What Modern Translators Should Learn
Since my recent post on the pro’s of the King James Version, I’ve been thinking a lot about the difference between the KJV and its successors. One of the greatest strengths of the King James Version was not in its translation from Greek but the work of molding the English language to conform to the Greek as the translators understood it.
When you read most modern translations – like the New International Version or the New Living Translation – you are reading good attempts at translation. What you are not reading is good attempts at writing. The word usage and flow of these translations could be so much better. The same is true for literal translations like NASB, which frankly I find unreadable.
What the King James translators did know was their own language, which was was possibly just as important as their knowledge of the original language. They knew the nuances and philology of words.
What do I mean by this? Consider the use of the word subtil (sic) in Genesis 3:1 describing the nature of the serpent who tempted Eve. Why choose that word when other words existed in their vocabulary? And why spell it the way they did, since in Middle English it was most commonly spelled sotil?
The Latin word that underlies subtil is subtilis – a textile term. It literally means “woven into the fabric.” In other words, the translators wanted to convey something much bigger than just craftiness, which is the translation in most modern translations. To their readers, subtil meant a type of temptation that was woven in among the fabric of truth. While the Hebrew word ‘ayrum could mean shrewdness or cleverness, in the context the translators felt a more sinister word was needed. And English had that sinister word in subtil.
These later translators were following Tyndale’s lead in his use of sotyller but they adapted his spelling significantly. They connected it much more with the Latin spelling, breaking the tie with the French spelling that was in use. Who knows what was going through their minds, but perhaps they had in mind the crafty political deceits of the age they were only just emerging from.
This kind of thing is all over the King James Version. For better or for worse, they were particular not just in capturing the meaning of the original words but also the mood. They did this through their knowledge of their own language.
I think this kind of knowledge and use of English is absent in many modern translations. It is certainly absent in the New King James Version where the editors attempted to patch the King James Version but did so without consideration of the flow of the English text. (Are there any English versions which flow more poorly than the NKJV and NASB? Well, maybe Young’s.)
Now, since I don’t espouse the KJVO arguments, I don’t believe the KJV is the only inspired Word of God for the English-speaking people. In fact, I have no problem referring to most English translations as the Word of God. Currently, we use the NIV in our congregation (which is one of my least favorite English Bibles, but it was there when we got there) and I use the ESV in personal study (which I love).

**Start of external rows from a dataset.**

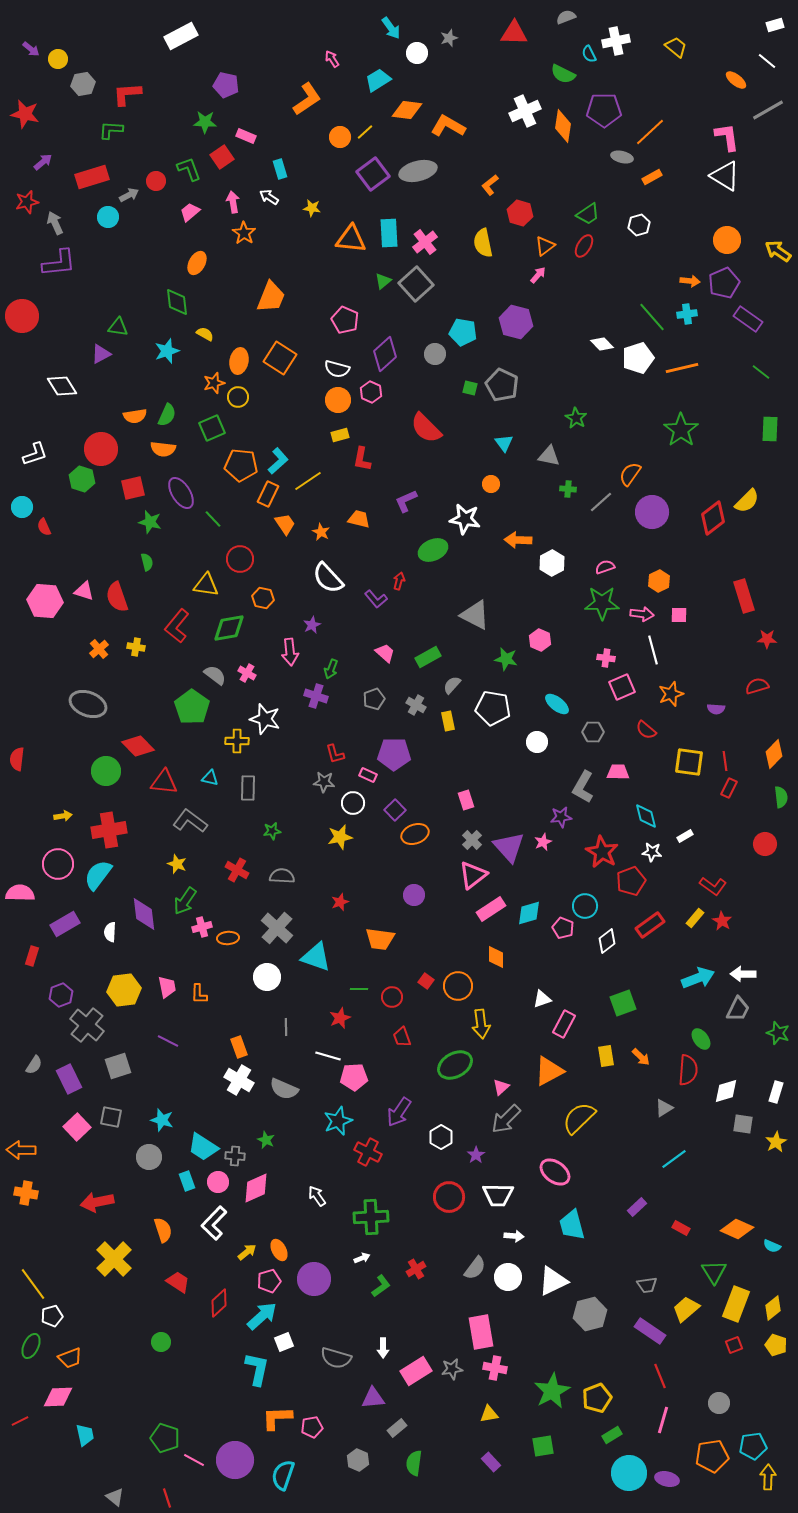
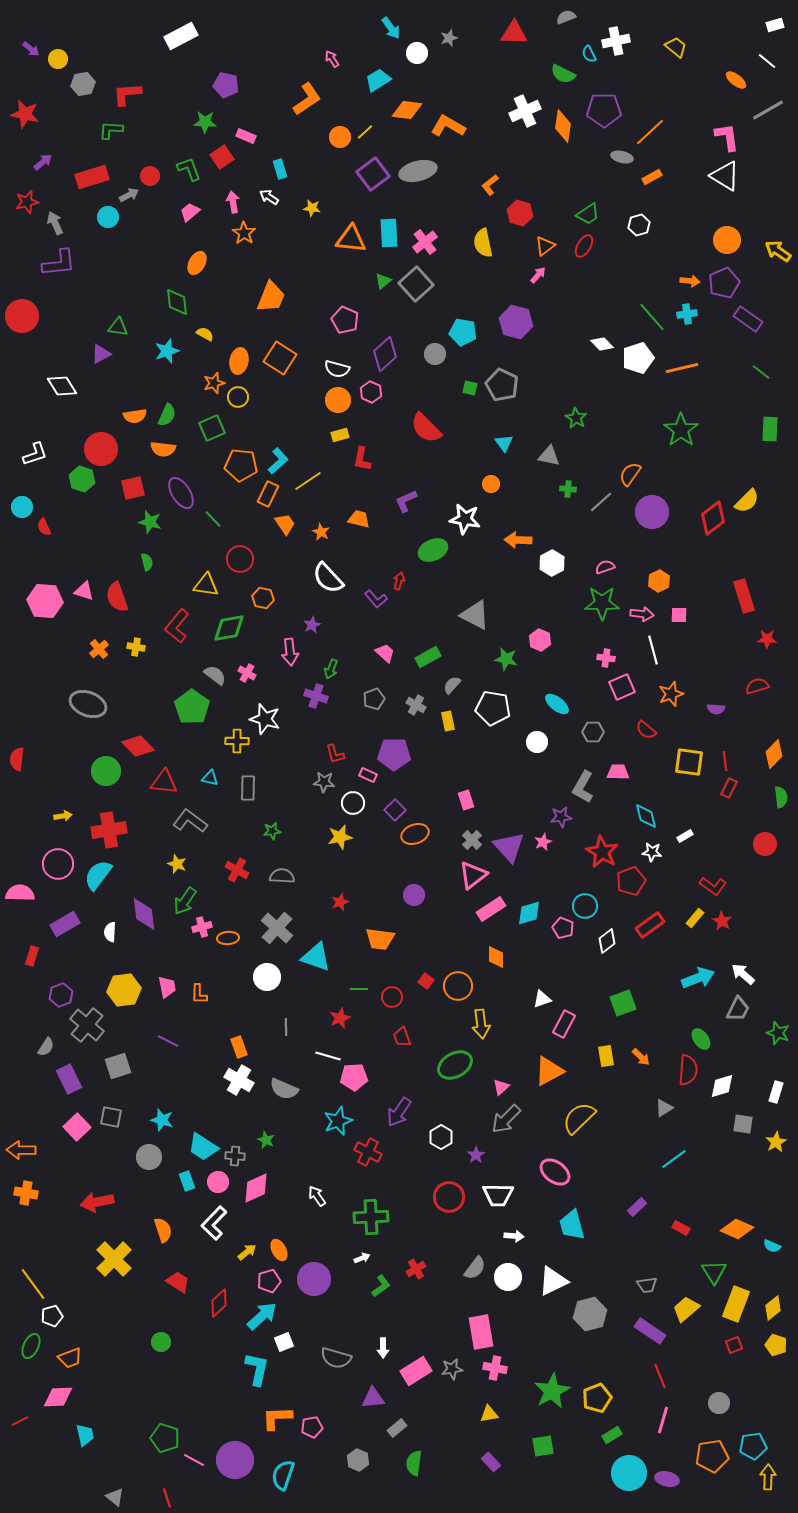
red circle at (156, 181): moved 6 px left, 5 px up
white arrow at (743, 974): rotated 40 degrees clockwise
gray semicircle at (34, 1065): moved 12 px right, 18 px up
white diamond at (726, 1091): moved 4 px left, 5 px up
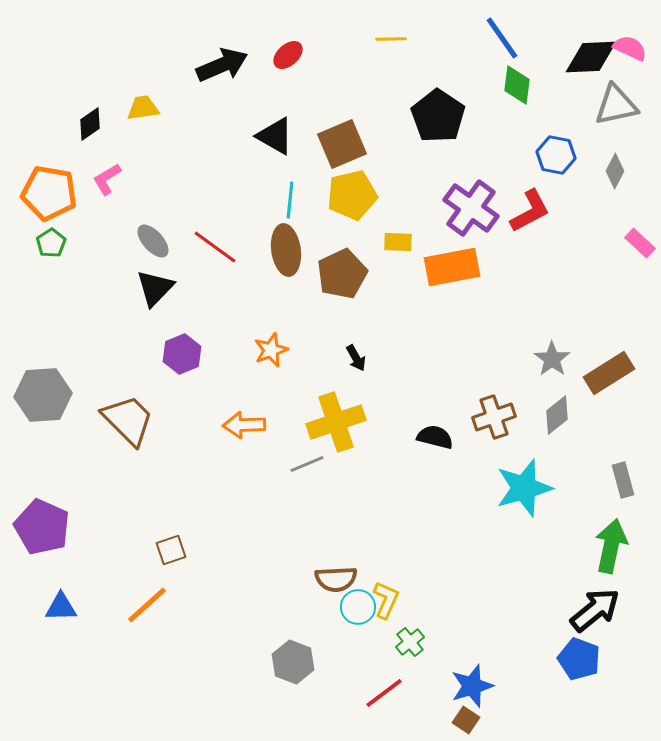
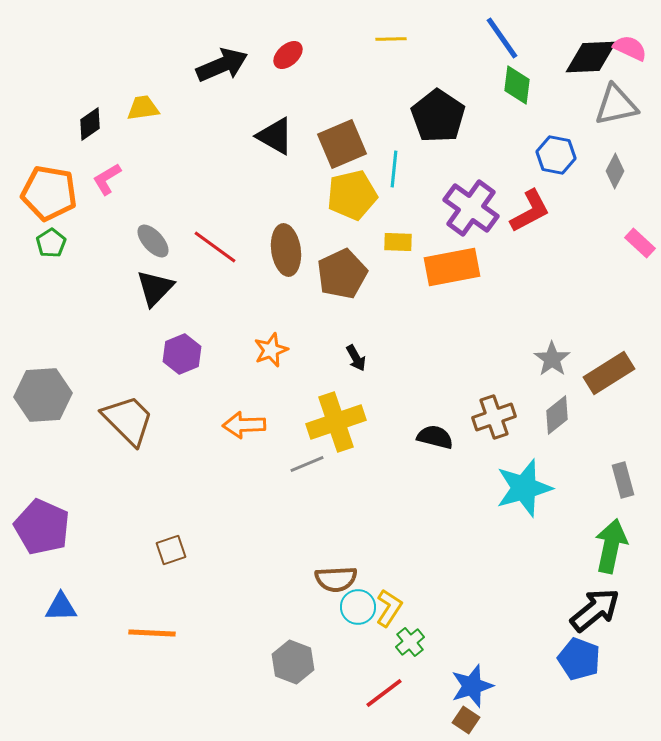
cyan line at (290, 200): moved 104 px right, 31 px up
yellow L-shape at (386, 600): moved 3 px right, 8 px down; rotated 9 degrees clockwise
orange line at (147, 605): moved 5 px right, 28 px down; rotated 45 degrees clockwise
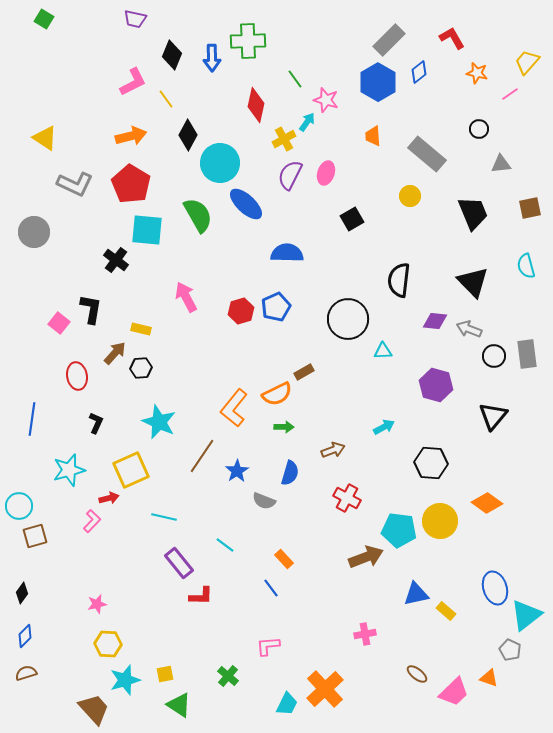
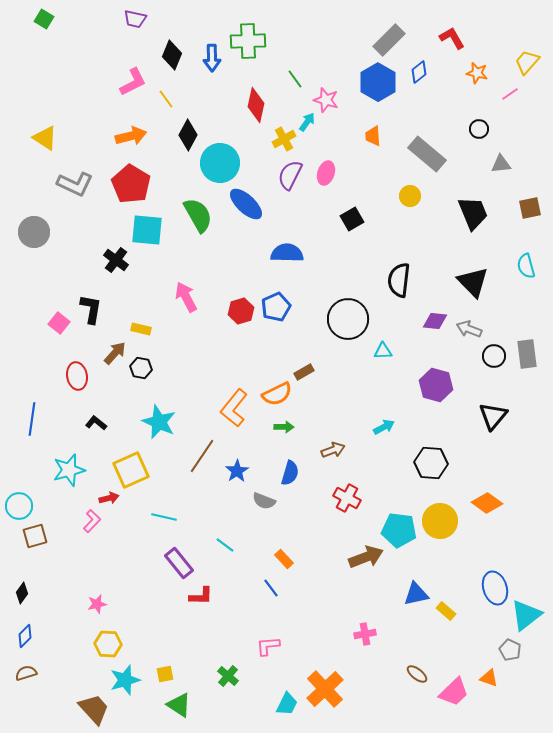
black hexagon at (141, 368): rotated 15 degrees clockwise
black L-shape at (96, 423): rotated 75 degrees counterclockwise
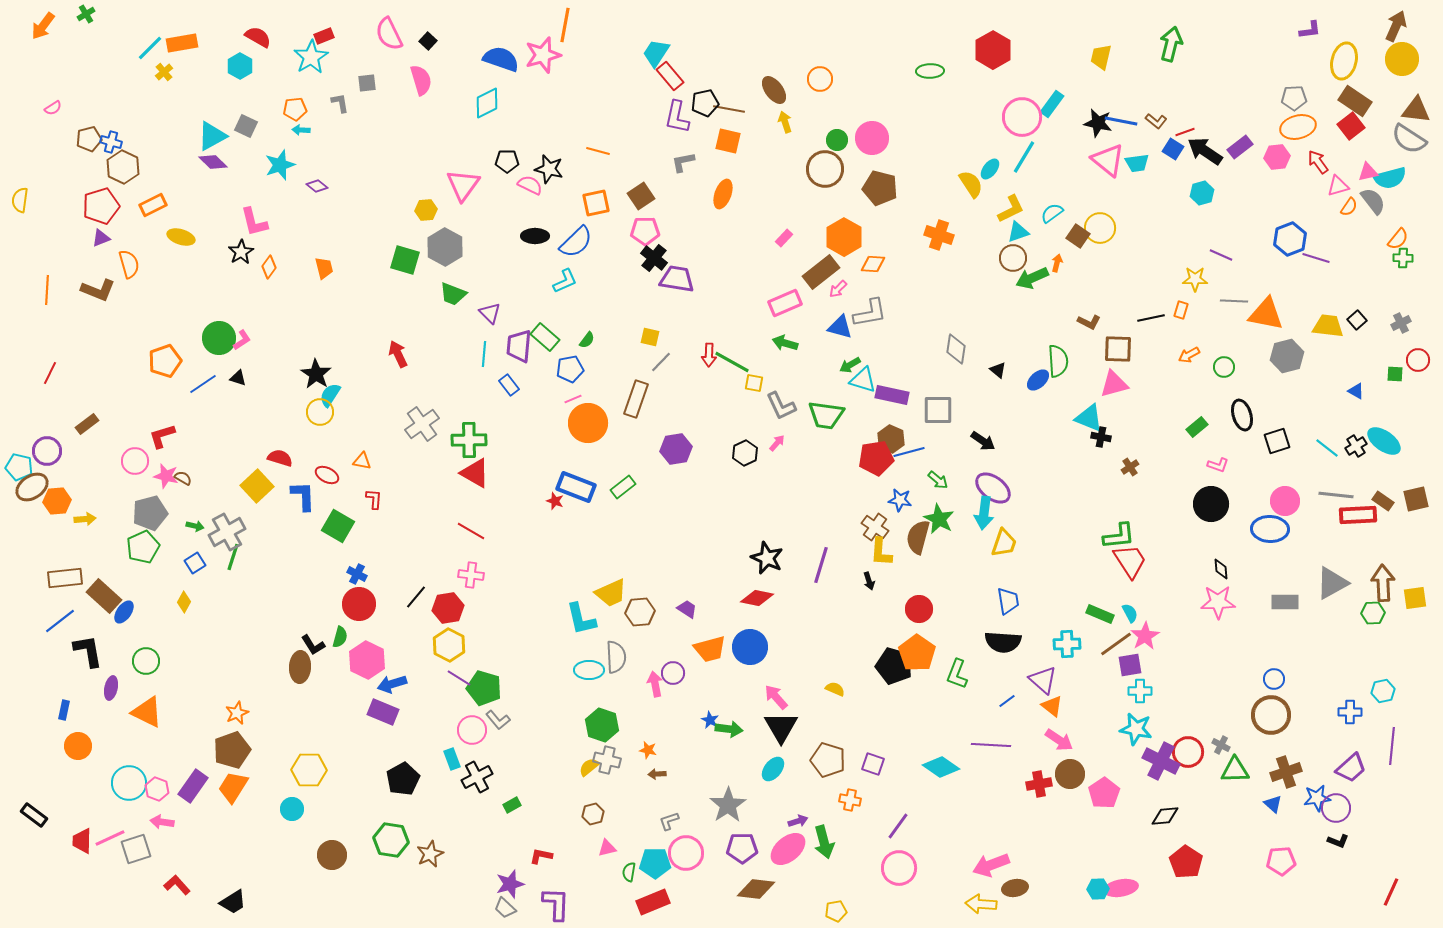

But I find myself longing for a modern translation with the same respect for the English language that I see in the King James.
When you read the works of the people who translate the Bible in our era, do they impress you as being masters of the English language? I find the works of most of these people to be tolerably well written but not masterful. Even the greats of modern translation like Bruce Metzger (RSV, NRSV) and J.I. Packer (ESV) are good writers but not great ones. They wrote great content but their English is nothing special. There’s not a literary master in the bunch (and I don’t mean just someone who sells a lot of Christian books).
No, instead of literary mastery we get Eugene Petersen’s The Message and The Contemporary English Version which attempt to capture the original in a sort of street English.
It is probably just my perception, but I feel as if modern translators do not revere the English language. I feel as if it is just a technical medium to them rather than a complex array of beauty, pregnant with expressive potential. English is one of the most expressive and beautifully, chaotically elegant languages of the modern world. I would love to see the kinetic potential of English truly unleashed.
What do you think?
Just so everyone is clear, by KJV I mean the entire product – from Tyndale’s first work in the mid 16th century down to the Standard Edition of 1769. I am not referring to one particular edition of the KJV or even just to the KJV itself but rather the larger effort which culminated in the Standard Edition.